I think this is in general not possible (trivial cases like zero vectors set aside). Your left-hand side contains repeated copies of the vector $\bar{b}$ (scaled by the elements $\bar{\bar{A}}$), whereas the right-hand side contains repeated copies of a matrix ($\bar{\bar{C}}$). These structures will not be compatible in general.
There is a way to be sure, of course. You can rearrange $\bar{d} \otimes \bar{\bar{C}}$ into $\bar{d} \cdot \bar{\bar{c}}^T$, where $\bar{\bar{c}} = {\rm vec}\{\bar{\bar{C}}\}.$ If you apply this rearrangement of elements to your given matrix $\bar{\bar{A}} \otimes \bar{b}$, you can check the rank of the resulting matrix. If it is rank one, its dominant singular values will provide a solution for $\bar{d}$ and $\bar{\bar{c}}$. If it is not, there is no (exact) solution. A truncated SVD would then give an approximate solution (best one in the least squares sense).

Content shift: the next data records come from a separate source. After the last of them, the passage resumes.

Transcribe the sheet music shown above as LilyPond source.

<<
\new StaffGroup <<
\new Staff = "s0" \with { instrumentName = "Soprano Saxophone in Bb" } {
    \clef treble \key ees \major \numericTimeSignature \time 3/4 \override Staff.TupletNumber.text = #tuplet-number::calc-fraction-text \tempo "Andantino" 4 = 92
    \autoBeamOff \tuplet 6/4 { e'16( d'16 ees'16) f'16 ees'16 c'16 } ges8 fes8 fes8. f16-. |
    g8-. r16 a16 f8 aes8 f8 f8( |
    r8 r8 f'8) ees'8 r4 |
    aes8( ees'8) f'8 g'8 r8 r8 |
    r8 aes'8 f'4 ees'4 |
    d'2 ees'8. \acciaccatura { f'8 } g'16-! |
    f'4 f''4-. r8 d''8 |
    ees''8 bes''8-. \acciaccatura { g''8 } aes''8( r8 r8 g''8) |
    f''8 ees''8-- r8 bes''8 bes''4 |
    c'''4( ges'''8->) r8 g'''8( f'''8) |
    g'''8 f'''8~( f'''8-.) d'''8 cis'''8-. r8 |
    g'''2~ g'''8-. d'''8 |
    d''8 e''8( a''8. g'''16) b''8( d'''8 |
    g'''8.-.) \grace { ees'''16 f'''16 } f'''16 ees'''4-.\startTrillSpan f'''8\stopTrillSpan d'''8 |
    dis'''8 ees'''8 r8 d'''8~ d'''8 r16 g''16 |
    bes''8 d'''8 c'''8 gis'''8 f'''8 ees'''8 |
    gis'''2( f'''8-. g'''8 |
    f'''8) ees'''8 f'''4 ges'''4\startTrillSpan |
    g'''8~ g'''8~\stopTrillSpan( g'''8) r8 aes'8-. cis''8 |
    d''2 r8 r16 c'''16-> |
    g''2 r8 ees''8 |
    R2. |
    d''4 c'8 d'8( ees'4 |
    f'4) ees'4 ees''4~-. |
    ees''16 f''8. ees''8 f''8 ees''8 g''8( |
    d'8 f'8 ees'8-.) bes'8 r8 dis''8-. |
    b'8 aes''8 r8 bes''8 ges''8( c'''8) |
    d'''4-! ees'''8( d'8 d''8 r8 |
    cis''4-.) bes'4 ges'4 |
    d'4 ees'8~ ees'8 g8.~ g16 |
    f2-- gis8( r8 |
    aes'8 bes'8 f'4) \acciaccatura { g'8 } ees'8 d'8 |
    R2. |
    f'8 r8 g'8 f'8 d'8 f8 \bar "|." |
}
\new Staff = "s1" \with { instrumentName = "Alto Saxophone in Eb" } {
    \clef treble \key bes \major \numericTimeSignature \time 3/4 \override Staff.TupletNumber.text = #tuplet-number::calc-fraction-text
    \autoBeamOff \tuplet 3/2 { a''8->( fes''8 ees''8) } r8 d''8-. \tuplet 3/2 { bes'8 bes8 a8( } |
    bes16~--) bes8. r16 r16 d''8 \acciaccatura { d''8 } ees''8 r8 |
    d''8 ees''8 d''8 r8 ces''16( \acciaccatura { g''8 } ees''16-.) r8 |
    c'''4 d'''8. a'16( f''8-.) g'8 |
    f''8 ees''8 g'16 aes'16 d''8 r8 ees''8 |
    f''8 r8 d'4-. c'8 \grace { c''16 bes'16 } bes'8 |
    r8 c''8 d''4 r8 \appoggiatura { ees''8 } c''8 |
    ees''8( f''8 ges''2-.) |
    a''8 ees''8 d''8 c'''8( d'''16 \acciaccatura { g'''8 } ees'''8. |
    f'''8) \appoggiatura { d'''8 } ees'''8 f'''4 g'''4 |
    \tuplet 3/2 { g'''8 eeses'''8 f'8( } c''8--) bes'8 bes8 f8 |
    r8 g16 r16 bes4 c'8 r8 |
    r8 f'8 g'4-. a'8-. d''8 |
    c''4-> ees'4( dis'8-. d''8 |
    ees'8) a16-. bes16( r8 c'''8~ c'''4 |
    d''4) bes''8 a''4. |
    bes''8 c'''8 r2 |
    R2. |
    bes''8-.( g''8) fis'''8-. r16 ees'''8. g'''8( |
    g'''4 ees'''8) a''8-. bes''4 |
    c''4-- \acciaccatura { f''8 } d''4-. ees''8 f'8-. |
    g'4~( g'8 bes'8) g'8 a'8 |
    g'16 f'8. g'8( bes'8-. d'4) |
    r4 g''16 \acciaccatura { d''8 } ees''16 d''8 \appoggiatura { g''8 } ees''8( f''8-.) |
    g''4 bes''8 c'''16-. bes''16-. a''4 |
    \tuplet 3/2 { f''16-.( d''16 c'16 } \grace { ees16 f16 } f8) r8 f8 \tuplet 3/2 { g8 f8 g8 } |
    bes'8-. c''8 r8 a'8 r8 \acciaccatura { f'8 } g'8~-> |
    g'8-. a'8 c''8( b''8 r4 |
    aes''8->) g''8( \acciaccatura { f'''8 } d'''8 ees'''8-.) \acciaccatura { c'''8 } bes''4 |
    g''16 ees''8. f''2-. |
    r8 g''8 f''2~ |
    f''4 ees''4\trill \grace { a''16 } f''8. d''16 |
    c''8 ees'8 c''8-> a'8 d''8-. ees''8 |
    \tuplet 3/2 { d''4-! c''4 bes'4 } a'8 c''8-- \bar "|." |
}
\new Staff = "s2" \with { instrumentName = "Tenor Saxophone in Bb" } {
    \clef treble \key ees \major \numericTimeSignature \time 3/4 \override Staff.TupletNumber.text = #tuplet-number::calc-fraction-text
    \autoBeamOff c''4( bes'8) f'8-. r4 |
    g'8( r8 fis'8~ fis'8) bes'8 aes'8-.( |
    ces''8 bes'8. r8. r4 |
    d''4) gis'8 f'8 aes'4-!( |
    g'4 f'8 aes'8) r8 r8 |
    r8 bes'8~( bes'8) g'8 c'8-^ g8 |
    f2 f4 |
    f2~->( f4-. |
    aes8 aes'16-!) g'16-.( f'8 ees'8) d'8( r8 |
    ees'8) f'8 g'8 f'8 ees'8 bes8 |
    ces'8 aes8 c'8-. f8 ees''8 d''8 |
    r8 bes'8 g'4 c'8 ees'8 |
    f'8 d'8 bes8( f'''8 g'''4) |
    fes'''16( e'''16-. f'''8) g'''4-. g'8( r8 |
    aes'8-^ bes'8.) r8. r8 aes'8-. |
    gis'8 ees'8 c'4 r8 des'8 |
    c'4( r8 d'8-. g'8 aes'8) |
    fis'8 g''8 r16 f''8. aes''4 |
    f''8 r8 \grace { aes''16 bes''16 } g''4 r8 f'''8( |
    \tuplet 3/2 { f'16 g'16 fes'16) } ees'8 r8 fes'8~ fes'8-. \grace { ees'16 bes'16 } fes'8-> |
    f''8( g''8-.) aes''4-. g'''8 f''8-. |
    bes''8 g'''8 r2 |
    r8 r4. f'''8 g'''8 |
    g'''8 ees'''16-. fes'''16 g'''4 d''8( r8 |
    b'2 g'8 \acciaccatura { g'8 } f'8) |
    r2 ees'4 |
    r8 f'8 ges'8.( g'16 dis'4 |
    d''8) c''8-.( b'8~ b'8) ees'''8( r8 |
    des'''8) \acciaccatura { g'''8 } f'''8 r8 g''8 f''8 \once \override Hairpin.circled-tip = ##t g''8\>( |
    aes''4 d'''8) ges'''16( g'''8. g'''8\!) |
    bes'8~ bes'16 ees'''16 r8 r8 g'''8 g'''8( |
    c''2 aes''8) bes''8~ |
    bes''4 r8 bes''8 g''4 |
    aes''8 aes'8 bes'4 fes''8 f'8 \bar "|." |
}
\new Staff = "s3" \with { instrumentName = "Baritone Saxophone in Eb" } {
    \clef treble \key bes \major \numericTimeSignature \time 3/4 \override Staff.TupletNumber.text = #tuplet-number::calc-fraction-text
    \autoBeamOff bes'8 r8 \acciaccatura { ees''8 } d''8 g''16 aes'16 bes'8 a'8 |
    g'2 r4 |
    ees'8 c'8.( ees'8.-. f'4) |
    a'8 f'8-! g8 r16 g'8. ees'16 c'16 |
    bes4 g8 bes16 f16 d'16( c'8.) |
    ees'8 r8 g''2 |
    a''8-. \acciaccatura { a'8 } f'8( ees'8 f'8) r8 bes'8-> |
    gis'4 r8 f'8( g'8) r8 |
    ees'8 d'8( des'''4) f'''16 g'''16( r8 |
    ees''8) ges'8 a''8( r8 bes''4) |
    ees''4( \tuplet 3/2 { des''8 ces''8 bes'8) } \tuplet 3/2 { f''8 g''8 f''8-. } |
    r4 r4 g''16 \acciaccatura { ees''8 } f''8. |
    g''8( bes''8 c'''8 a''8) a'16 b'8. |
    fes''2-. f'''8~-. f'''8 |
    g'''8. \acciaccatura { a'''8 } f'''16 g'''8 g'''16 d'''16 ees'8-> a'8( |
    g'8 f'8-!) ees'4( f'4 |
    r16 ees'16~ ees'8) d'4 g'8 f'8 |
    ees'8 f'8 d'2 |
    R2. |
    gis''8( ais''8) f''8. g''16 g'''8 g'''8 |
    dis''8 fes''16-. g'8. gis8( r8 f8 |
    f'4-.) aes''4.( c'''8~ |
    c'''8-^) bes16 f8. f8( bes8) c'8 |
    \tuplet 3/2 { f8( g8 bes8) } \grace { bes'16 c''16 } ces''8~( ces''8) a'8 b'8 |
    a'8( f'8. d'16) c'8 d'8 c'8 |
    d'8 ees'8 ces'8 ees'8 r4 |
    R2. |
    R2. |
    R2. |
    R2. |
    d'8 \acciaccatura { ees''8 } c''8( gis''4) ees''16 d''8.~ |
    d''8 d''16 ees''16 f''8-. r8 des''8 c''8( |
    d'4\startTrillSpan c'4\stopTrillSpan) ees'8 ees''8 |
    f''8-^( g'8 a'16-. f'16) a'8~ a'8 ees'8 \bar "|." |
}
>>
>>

*edit: Here is a concrete counter-example to demonstrate that there will not always be a solution. Let's say $\bar{\bar{A}} = I_2$ and $\bar{b}=\begin{bmatrix}1\\1\end{bmatrix}.$ Then $$\bar{\bar{A}} \otimes \bar{b} = \begin{bmatrix} 1 & 0 \\ 1 & 0 \\ 0 & 1 \\ 0 & 1 \end{bmatrix}.$$ Further, let $\bar{d} = \begin{bmatrix}d_1\\d_2\end{bmatrix}$ and $\bar{\bar{C}} = \begin{bmatrix}c_1&c_2\\c_3&c_4\end{bmatrix}$ so that $$\bar{d} \otimes \bar{\bar{C}} = \begin{bmatrix}c_1 d_1 & c_2 d_1 \\ c_3 d_1& c_4 d_1 \\c_1 d_2 & c_2 d_2 \\ c_3 d_2& c_4 d_2 \end{bmatrix}.$$
Now, for these two to be equal, we have
- $c_1d_1=c_3d_1=1$ which implies $c_1=c_3\neq 0$ and $d_1 \neq 0$
- $c_2d_1=c_4d_1=0$ which implies $c_2=c_4 = 0$ since $d_1 \neq 0$
- $c_1d_2=c_3d_2=0$ which implies $d_2 = 0$ since $c_1=c_3 \neq 0$
- $c_2d_2=c_4d_2=1$ which is a contradiction since $c_2=c_4 =d_2= 0$.